***** Trecho da página

Mais do que uma demonstração de apoio incondicional à Ucrânia, a declaração final da cúpula da Organização do Tratado do Atlântico Norte (Otan) sinaliza um ensaio à expansão da aliança, reposiciona a estratégia para a próxima década e coloca a Rússia como ameaça direta. Pela primeira vez, os líderes dos 30 países-membros classificaram a China como um "desafio" e convidaram Finlândia e Suécia e iniciarem o processo de adesão. Eles também condenaram a "crueldade terrível" da Rússia, que "causa imenso sofrimento humano".
No documento, a Otan atribui a Moscou "total responsabilidade por esta catástrofe humanitária". O presidente ucraniano, Volodymyr Zelensky, participou por videoconferência da cúpula e cobrou o envio de "sistemas de artilharia muito mais modernos, além de apoio econômico. Ele estimou que Kiev precisa de pelo menos US$ 5 bilhões mensais para defesa.

**********
***** Dados

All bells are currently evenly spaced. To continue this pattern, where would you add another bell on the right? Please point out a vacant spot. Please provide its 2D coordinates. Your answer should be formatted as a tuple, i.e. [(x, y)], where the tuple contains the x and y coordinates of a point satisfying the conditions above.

**********

> [O que fazer]:
• a. Responda com base no texto sobre a cúpula da Otan:
(i) Quantos países-membros têm os líderes citados?
(ii) De que forma Volodymyr Zelensky participou da cúpula?
(iii) Segundo Zelensky, de quanto Kiev precisa por mês para defesa?
• b. Copie sem mudar nada o trecho do texto sobre a cúpula da Otan que vai de "Mais do que" até "mensais para defesa.".
Use somente o texto sobre a cúpula da Otan para responder.

> [Respostas por tarefa]:
• a.
(i) 30 países-membros.
(ii) Por videoconferência.
(iii) De pelo menos US$ 5 bilhões mensais.

• b.
Mais do que uma demonstração de apoio incondicional à Ucrânia, a declaração final da cúpula da Organização do Tratado do Atlântico Norte (Otan) sinaliza um ensaio à expansão da aliança, reposiciona a estratégia para a próxima década e coloca a Rússia como ameaça direta. Pela primeira vez, os líderes dos 30 países-membros classificaram a China como um "desafio" e convidaram Finlândia e Suécia e iniciarem o processo de adesão. Eles também condenaram a "crueldade terrível" da Rússia, que "causa imenso sofrimento humano".
No documento, a Otan atribui a Moscou "total responsabilidade por esta catástrofe humanitária". O presidente ucraniano, Volodymyr Zelensky, participou por videoconferência da cúpula e cobrou o envio de "sistemas de artilharia muito mais modernos, além de apoio econômico. Ele estimou que Kiev precisa de pelo menos US$ 5 bilhões mensais para defesa.